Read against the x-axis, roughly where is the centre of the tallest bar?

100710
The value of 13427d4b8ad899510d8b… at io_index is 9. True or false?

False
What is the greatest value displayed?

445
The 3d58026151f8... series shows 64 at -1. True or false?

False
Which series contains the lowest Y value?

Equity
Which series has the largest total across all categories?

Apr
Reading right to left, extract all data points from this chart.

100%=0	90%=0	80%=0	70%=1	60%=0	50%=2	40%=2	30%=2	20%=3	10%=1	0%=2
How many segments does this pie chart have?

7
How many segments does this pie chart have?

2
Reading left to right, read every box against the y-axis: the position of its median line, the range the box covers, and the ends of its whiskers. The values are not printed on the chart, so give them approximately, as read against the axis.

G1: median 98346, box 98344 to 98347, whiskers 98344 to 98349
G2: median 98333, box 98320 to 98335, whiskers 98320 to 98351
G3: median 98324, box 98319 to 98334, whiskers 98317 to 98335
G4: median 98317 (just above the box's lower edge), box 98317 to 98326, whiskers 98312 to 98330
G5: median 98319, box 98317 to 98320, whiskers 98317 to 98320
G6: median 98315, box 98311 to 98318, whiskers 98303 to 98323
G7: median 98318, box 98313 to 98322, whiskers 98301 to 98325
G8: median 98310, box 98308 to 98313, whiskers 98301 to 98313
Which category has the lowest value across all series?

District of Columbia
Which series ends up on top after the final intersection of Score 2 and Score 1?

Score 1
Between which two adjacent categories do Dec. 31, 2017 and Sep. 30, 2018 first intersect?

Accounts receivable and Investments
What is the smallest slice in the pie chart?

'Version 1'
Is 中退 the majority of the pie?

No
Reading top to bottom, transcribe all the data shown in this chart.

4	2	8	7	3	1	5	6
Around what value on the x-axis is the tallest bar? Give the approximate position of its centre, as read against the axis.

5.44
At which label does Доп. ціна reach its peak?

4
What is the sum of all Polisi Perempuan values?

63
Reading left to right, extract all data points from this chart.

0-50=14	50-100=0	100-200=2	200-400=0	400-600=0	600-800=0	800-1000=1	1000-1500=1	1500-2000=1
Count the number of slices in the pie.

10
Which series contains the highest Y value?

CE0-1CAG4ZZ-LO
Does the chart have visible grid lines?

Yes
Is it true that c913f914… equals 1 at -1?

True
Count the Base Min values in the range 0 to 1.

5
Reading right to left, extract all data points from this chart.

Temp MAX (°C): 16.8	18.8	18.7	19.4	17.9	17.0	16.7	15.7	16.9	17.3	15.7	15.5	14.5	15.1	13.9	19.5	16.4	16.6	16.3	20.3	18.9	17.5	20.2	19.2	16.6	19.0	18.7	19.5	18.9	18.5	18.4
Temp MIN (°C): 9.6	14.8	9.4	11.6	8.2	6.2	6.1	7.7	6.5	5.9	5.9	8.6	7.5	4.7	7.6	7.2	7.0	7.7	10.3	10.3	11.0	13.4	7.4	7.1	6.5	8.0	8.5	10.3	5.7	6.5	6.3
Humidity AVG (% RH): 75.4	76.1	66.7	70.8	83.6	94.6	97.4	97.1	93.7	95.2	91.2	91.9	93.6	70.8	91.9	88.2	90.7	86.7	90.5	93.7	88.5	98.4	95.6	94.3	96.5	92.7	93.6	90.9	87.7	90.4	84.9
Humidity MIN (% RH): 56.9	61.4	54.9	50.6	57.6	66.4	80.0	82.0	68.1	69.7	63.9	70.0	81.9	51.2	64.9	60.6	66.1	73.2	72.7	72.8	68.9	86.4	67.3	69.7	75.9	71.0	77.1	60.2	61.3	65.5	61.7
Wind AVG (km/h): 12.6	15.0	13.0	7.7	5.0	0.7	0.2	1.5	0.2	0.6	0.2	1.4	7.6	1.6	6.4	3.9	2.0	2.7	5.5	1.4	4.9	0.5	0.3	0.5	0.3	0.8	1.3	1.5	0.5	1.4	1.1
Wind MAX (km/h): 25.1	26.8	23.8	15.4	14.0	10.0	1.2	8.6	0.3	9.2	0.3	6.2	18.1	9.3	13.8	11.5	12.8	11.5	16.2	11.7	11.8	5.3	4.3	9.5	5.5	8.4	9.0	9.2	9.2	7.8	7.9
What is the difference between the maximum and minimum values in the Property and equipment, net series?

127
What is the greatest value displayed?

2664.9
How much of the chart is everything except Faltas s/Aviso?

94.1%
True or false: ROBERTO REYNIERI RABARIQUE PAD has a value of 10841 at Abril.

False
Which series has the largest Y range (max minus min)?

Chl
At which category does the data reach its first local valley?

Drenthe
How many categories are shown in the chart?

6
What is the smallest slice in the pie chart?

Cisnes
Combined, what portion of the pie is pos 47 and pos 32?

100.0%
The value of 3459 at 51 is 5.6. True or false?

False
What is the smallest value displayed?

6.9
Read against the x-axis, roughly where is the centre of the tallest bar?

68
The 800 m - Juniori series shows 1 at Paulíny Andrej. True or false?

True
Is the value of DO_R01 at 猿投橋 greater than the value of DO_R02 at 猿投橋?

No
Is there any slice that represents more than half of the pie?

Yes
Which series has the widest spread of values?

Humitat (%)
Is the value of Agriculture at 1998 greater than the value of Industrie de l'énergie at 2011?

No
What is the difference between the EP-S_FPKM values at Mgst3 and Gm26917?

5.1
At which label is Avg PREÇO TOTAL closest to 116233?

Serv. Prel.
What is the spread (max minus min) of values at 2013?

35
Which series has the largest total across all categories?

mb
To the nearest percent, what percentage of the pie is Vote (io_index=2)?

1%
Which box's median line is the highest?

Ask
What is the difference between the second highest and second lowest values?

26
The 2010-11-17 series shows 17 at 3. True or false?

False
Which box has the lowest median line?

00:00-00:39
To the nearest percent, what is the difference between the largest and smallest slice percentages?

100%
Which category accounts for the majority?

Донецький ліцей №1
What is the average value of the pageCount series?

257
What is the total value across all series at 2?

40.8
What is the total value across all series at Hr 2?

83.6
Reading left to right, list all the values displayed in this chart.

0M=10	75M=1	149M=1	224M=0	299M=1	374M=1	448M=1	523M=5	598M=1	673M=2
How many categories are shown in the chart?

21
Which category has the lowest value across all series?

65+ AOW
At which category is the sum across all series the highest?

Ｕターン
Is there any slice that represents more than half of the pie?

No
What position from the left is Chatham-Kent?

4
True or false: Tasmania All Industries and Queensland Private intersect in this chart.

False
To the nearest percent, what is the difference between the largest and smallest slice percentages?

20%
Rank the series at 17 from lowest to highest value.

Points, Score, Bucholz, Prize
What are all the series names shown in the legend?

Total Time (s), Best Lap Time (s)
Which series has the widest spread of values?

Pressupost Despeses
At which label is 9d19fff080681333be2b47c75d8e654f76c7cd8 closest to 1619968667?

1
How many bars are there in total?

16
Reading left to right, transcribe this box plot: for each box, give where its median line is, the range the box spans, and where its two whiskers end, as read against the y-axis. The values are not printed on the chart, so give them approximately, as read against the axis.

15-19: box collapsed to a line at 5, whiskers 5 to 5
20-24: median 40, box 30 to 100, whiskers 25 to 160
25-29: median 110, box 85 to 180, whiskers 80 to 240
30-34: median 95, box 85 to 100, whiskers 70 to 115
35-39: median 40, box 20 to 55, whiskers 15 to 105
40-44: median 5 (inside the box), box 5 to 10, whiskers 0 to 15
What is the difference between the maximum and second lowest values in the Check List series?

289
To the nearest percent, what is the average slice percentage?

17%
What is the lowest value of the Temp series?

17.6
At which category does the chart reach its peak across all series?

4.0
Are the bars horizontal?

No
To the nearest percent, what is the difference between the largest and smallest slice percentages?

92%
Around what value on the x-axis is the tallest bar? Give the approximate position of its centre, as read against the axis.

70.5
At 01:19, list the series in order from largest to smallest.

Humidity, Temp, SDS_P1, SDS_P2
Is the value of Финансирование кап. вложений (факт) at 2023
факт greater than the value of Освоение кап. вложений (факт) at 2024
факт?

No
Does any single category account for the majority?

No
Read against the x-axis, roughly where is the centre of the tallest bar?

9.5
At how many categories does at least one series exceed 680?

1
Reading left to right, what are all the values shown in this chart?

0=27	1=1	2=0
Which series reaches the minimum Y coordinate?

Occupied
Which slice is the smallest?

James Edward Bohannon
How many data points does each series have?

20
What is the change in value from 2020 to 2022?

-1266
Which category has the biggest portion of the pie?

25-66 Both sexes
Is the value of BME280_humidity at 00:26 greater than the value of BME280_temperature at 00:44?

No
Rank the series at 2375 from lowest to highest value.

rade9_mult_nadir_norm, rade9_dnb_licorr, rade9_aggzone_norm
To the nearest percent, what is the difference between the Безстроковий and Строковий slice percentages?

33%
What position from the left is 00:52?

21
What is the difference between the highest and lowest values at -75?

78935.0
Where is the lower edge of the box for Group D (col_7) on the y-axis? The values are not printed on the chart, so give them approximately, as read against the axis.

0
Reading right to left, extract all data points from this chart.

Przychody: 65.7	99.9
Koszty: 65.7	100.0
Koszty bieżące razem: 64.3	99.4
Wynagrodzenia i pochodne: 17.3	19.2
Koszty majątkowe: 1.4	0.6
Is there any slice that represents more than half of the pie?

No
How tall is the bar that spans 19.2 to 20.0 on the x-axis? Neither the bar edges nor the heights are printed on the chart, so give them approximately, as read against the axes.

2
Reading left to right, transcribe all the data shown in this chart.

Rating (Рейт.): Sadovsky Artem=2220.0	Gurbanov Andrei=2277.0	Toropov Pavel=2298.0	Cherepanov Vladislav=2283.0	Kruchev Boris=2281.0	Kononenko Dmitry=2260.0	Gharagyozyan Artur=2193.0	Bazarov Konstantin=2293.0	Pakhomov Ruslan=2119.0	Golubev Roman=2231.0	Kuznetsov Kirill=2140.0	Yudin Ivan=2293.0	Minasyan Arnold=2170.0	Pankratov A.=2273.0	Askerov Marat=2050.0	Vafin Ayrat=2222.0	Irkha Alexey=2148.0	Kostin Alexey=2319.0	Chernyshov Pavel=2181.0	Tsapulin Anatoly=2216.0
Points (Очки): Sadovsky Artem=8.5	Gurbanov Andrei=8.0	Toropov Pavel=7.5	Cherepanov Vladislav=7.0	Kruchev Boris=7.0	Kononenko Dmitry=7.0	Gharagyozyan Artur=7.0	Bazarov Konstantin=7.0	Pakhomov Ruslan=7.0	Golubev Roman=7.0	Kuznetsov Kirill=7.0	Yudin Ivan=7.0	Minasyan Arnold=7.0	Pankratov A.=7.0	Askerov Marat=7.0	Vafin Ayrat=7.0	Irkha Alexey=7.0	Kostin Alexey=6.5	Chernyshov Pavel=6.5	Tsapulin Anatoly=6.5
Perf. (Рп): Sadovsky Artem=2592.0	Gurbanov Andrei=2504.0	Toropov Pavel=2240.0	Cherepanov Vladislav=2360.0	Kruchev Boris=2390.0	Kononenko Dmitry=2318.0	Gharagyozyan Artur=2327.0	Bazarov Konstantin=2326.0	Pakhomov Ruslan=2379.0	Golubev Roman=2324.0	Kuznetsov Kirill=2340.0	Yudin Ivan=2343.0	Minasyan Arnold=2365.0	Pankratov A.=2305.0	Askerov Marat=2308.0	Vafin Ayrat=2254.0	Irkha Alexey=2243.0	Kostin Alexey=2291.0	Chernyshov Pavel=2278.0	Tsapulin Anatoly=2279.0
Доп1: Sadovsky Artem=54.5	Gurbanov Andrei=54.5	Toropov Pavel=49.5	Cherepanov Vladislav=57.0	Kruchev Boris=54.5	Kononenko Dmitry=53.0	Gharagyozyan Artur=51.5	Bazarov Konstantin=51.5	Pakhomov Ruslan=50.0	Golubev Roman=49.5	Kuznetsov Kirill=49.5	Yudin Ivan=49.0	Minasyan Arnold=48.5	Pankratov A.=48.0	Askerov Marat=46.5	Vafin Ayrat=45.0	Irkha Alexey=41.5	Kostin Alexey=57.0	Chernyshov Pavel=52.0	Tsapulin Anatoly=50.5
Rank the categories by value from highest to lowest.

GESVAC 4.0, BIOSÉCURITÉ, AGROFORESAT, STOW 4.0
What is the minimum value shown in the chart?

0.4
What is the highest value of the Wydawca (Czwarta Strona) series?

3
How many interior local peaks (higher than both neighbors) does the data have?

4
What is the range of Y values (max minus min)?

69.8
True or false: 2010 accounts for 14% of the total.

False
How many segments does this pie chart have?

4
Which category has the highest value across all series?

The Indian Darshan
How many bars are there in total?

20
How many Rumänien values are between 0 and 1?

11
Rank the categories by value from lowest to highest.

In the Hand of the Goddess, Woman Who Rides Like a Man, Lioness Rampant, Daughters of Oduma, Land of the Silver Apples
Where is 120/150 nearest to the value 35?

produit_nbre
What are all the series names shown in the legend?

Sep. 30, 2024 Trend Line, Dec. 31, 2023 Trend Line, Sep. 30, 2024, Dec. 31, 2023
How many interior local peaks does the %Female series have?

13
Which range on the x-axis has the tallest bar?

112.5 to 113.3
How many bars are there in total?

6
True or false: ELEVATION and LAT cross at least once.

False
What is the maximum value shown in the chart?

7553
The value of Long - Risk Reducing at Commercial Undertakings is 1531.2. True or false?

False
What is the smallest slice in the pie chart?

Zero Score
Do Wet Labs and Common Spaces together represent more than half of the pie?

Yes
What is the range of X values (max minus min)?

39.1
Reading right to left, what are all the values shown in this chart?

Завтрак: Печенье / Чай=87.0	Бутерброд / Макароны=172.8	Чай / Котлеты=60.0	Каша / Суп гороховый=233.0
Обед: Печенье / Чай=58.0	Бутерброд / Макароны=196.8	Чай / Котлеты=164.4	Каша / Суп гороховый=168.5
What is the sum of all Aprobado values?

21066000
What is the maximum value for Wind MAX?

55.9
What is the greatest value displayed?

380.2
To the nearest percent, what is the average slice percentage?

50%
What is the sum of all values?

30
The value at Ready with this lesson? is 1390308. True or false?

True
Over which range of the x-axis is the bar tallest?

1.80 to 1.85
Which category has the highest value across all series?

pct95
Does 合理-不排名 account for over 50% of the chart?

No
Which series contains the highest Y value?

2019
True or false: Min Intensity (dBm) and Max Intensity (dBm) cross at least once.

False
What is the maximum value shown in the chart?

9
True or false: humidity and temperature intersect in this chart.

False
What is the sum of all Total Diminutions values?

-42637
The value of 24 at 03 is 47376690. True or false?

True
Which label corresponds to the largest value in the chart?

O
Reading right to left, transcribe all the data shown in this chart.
----------
What the exercise asks: Can you copy out, word for word, the stretch of material from its very start through the line containing "Reading left to right, read"?

Result:
Read against the x-axis, roughly where is the centre of the tallest bar?

100710
The value of 13427d4b8ad899510d8b… at io_index is 9. True or false?

False
What is the greatest value displayed?

445
The 3d58026151f8... series shows 64 at -1. True or false?

False
Which series contains the lowest Y value?

Equity
Which series has the largest total across all categories?

Apr
Reading right to left, extract all data points from this chart.

100%=0	90%=0	80%=0	70%=1	60%=0	50%=2	40%=2	30%=2	20%=3	10%=1	0%=2
How many segments does this pie chart have?

7
How many segments does this pie chart have?

2
Reading left to right, read every box against the y-axis: the position of its median line, the range the box covers, and the ends of its whiskers. The values are not printed on the chart, so give them approximately, as read against the axis.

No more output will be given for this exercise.